**Source excerpt:**
--- Begin ---

I have a question, and that is that I have 2 dataset, one is AdultTest and another AdultData.
In those dataset you have many rows of this type:
39, State-gov, 77516, Bachelors, 13, Never-married, Adm-clerical, Not-in-family, White, Female , 2174, 0, 40, United-States, >50K
and I would like to calculate the probability that a "Female" has more than> 50K, for this I did the following:
#Lee AdultData.csv y lo pone como Integer, así puede calcular el naiveBAyes
data1= np.genfromtxt('AdultData.csv',delimiter=',', dtype='int',skip_footer=1)
datatest=np.genfromtxt('adultTest.csv',delimiter=',', dtype='int',skip_footer=1)
#Borra la ultima columna, porque esa es el target
data_new=np.delete(data2, 14, 1)
dataTest_new=np.delete(datatest, 14, 1)

--- End ---

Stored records

--- Begin ---

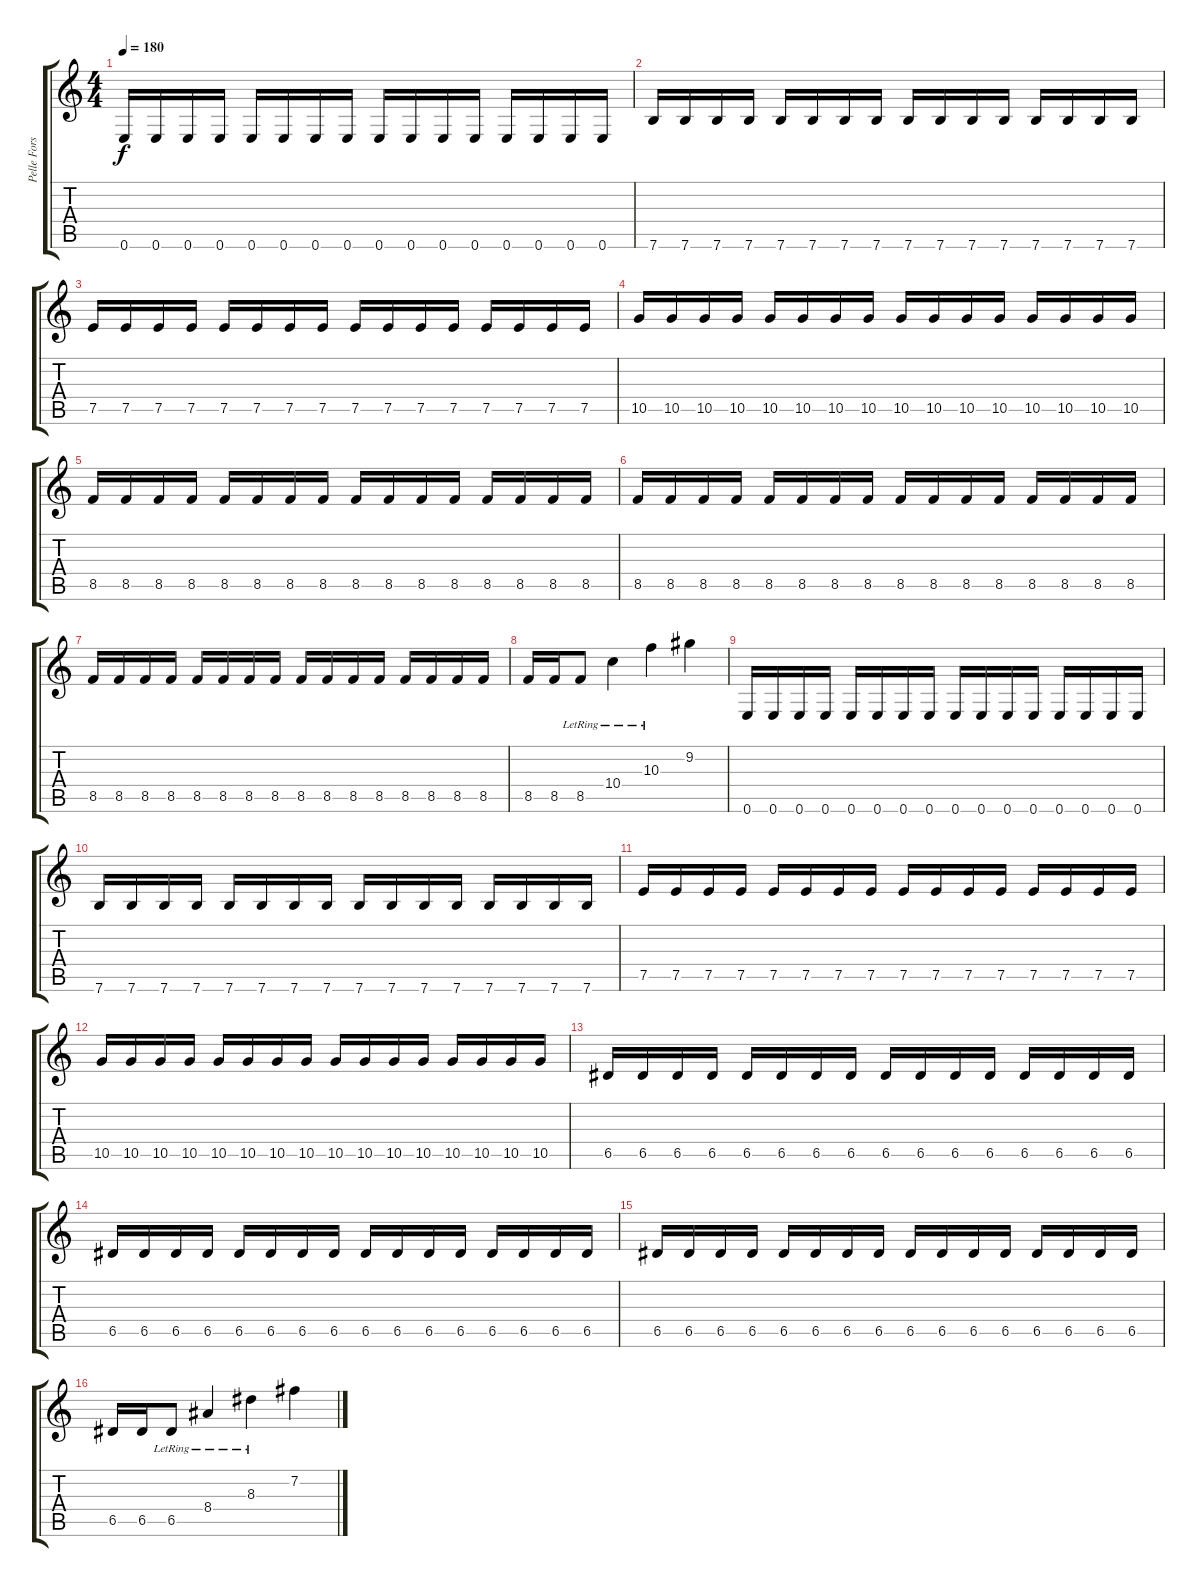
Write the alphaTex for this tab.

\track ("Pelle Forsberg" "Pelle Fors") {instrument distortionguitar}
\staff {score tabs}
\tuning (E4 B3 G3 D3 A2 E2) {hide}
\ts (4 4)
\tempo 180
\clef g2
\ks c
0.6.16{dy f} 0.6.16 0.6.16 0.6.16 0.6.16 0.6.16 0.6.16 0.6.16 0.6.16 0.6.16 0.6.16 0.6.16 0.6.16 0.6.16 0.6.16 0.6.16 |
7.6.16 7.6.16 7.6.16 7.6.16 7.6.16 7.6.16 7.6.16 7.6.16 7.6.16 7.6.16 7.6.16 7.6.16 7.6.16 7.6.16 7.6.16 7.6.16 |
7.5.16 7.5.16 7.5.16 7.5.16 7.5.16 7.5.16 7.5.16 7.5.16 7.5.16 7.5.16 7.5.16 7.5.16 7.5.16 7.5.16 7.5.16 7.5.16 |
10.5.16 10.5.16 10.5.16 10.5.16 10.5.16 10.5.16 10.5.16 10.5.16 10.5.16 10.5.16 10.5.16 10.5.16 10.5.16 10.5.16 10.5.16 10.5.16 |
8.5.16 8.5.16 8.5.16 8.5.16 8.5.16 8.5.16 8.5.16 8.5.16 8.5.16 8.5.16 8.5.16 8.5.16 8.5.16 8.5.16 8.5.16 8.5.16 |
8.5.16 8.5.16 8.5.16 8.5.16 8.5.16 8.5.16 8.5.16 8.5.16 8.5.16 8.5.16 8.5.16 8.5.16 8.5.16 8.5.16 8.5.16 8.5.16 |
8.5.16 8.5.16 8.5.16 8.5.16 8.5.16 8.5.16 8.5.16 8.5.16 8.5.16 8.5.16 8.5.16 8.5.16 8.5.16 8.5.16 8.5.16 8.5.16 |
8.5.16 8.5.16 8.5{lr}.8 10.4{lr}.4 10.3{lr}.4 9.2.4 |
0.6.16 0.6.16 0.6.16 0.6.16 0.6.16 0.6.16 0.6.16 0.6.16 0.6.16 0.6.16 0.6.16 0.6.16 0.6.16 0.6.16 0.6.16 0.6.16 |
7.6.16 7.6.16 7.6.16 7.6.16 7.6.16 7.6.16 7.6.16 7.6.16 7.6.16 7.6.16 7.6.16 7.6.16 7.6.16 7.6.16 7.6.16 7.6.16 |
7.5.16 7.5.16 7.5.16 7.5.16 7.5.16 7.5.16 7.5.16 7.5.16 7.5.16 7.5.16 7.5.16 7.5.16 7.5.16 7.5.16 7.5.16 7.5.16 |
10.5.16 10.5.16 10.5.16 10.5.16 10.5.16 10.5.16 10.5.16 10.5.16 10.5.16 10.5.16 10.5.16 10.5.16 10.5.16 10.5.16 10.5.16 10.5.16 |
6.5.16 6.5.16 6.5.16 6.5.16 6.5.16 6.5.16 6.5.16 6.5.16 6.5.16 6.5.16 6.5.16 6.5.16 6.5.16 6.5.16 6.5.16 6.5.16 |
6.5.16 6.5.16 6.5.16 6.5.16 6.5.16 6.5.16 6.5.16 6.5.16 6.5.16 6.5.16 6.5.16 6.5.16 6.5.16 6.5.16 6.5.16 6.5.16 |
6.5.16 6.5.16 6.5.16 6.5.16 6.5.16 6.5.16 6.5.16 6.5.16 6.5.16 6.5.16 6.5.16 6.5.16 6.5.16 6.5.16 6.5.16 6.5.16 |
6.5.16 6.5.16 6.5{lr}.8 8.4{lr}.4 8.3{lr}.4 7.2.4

--- End ---

**Required work:**
#1 Answer these about the Adult dataset question:
(a) What are the names of the two datasets?
(b) What delimiter is passed to np.genfromtxt when the CSV files are read?
(c) Which column index is removed with np.delete?
#2 Continue the Adult dataset question from its last line of code.

**Answers to the exercise:**
#1
(a) AdultTest and AdultData.
(b) A comma (',').
(c) Column 14.

#2
Class =[row[14] for row in data2]
from sklearn.naive_bayes import BernoulliNB
clf= BernoulliNB()
clf.fit(data_new, Class)
print(clf.predict_proba(data_new))
# print(clf.predict_proba(dataTest_new))
and as a result of the probability prediction it always gives me:
[1. 0.]
I do not understand why, even if I put the AdultTest one, the same results come out, even though it has other data, because I do not get other results? What does the 2 columns mean?
could someone help me?
Greetings and thanks in advance!